作業課題 A:
下に並ぶ行のうち、「right」という語を含むものをすべて返してください。

対象テキスト:
• • • •

図7Aは、第1の実例における対象Qを示したものであり、対象Qは仮想タイル710の左上部分でアラインメントされている。
図7Bは、第1の位置からシフトした後の第2の実例における対象Qを示したものである。その新しい位置で対象Qを包含するために仮想タイル710も同様にシフトしており、したがって対象Qはタイルの左上部分で同様にアラインメントされている。仮想タイル710は、走査のピクセルレベルまたはタイルレベル(すなわち視野)で描くことができる。何らかの予備ステージ、画像化デバイスまたは試料アラインメントが行われたかどうかに無関係に仮想タイルを創り出すことができることは、当業者には容易に理解されよう。

• • • •

作業課題 B:
上の仮想タイルの説明文を「図7Bは、第1の位置からシフ」から始めて「業者には容易に理解されよう。」で終わるまで書き出し、その中の「当業者」を「この分野の技術者」に変える。

行一覧:
• • • •

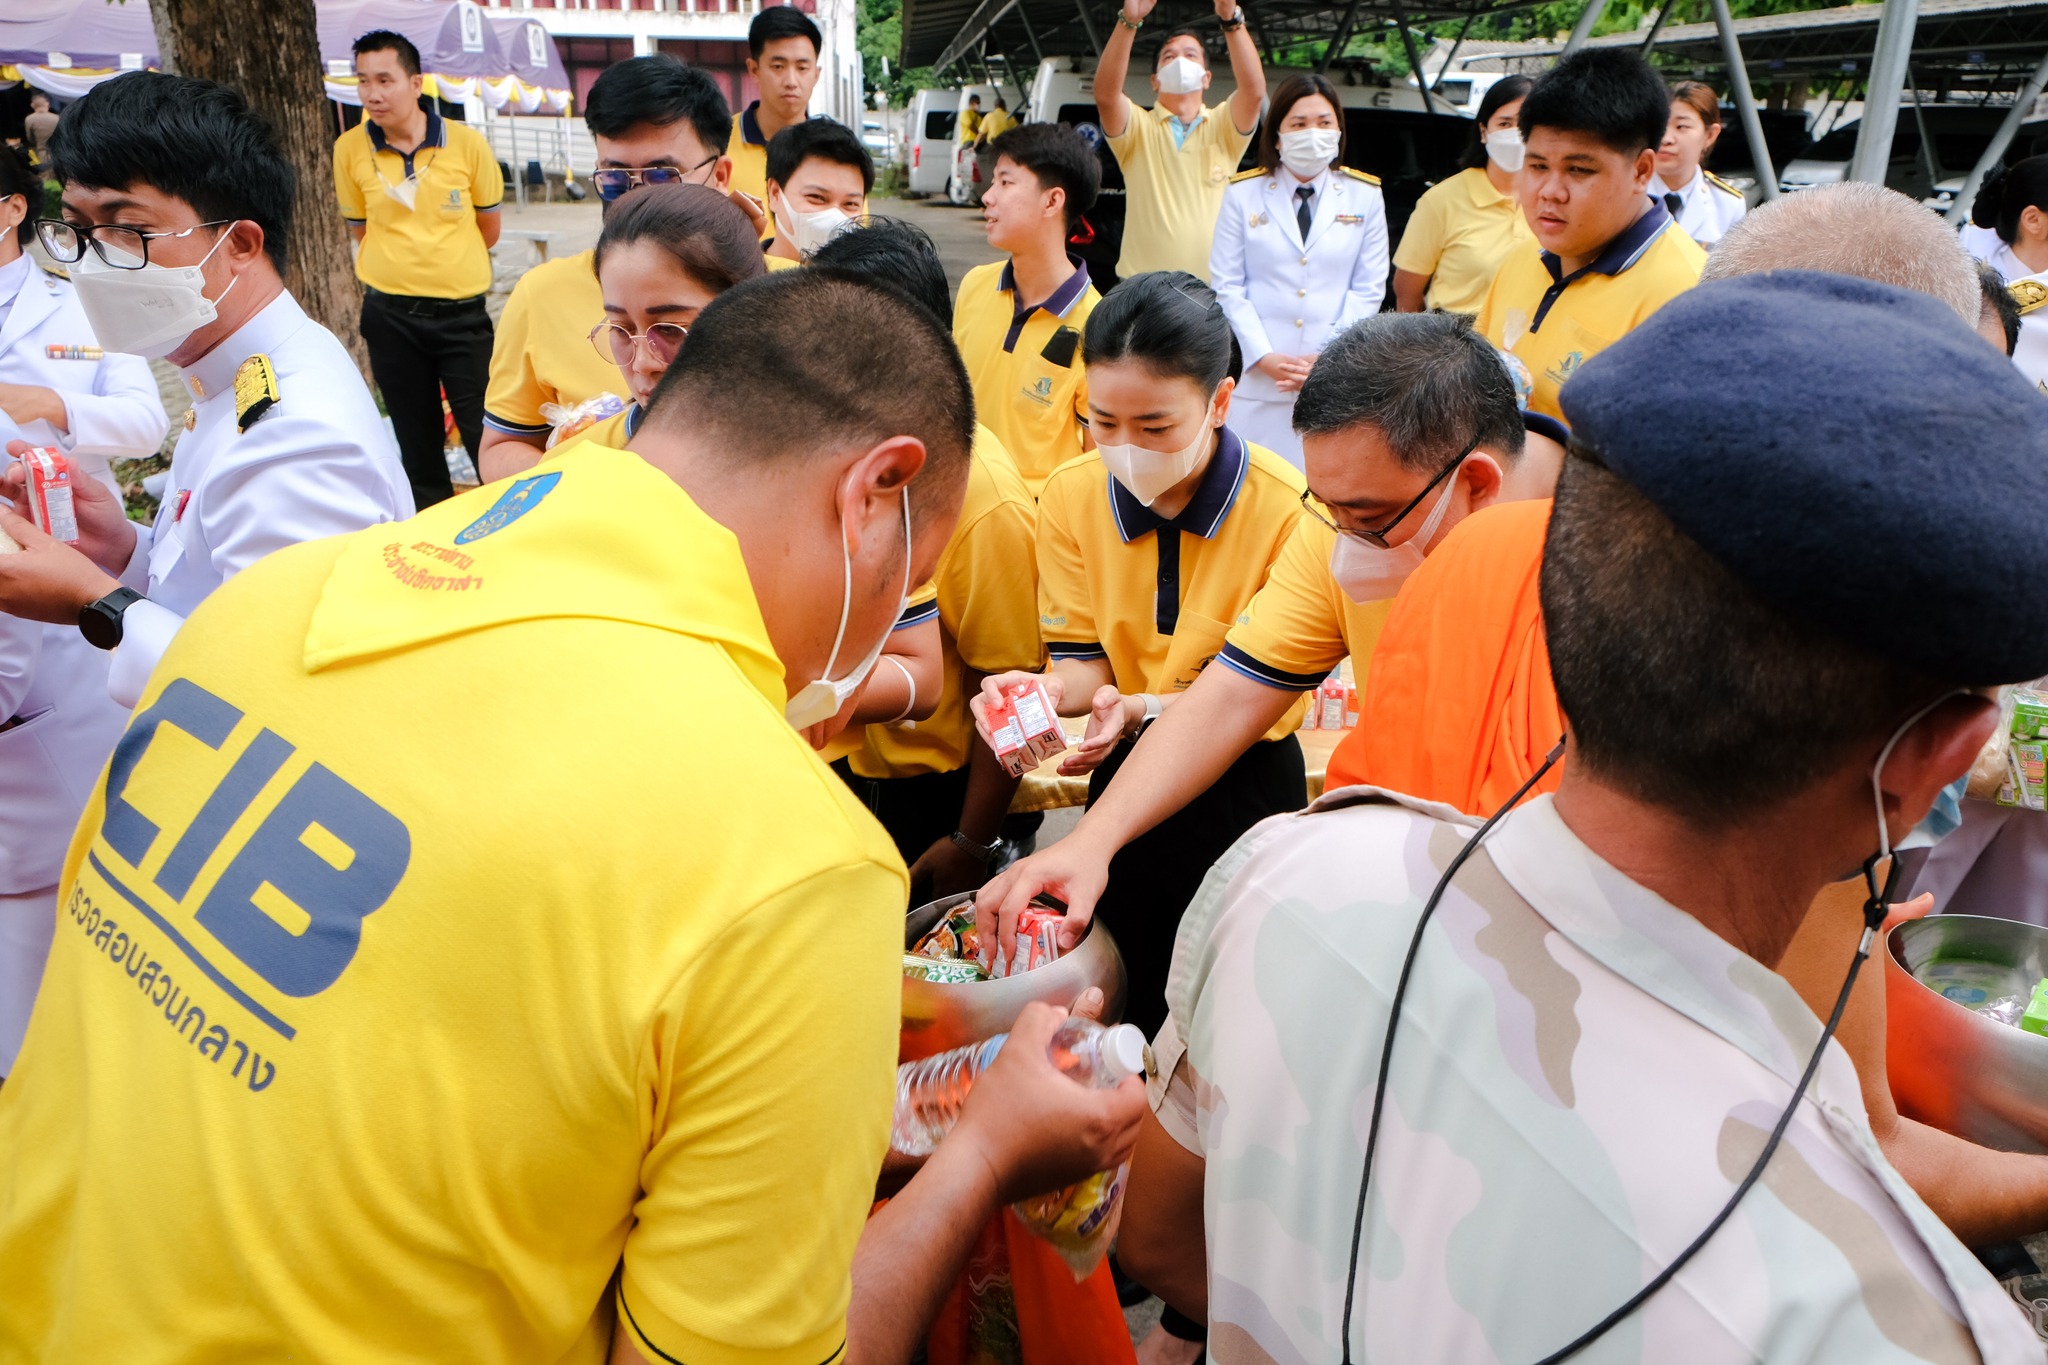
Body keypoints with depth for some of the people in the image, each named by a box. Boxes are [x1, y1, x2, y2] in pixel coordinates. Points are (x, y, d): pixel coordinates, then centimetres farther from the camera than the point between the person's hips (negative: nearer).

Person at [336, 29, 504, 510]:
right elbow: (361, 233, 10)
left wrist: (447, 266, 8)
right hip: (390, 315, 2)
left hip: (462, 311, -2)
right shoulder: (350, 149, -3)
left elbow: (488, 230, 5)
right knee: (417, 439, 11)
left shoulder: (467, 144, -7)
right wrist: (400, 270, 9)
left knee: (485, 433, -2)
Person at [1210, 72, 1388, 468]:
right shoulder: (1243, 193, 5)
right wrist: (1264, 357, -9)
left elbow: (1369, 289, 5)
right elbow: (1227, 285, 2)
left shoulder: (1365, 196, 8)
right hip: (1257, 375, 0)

• • • •

課題の回答 A:
right elbow: (361, 233, 10)
right hip: (390, 315, 2)
right shoulder: (350, 149, -3)
right knee: (417, 439, 11)
right wrist: (400, 270, 9)
right shoulder: (1243, 193, 5)
right wrist: (1264, 357, -9)
right elbow: (1227, 285, 2)
right hip: (1257, 375, 0)

課題の回答 B:
図7Bは、第1の位置からシフトした後の第2の実例における対象Qを示したものである。その新しい位置で対象Qを包含するために仮想タイル710も同様にシフトしており、したがって対象Qはタイルの左上部分で同様にアラインメントされている。仮想タイル710は、走査のピクセルレベルまたはタイルレベル(すなわち視野)で描くことができる。何らかの予備ステージ、画像化デバイスまたは試料アラインメントが行われたかどうかに無関係に仮想タイルを創り出すことができることは、この分野の技術者には容易に理解されよう。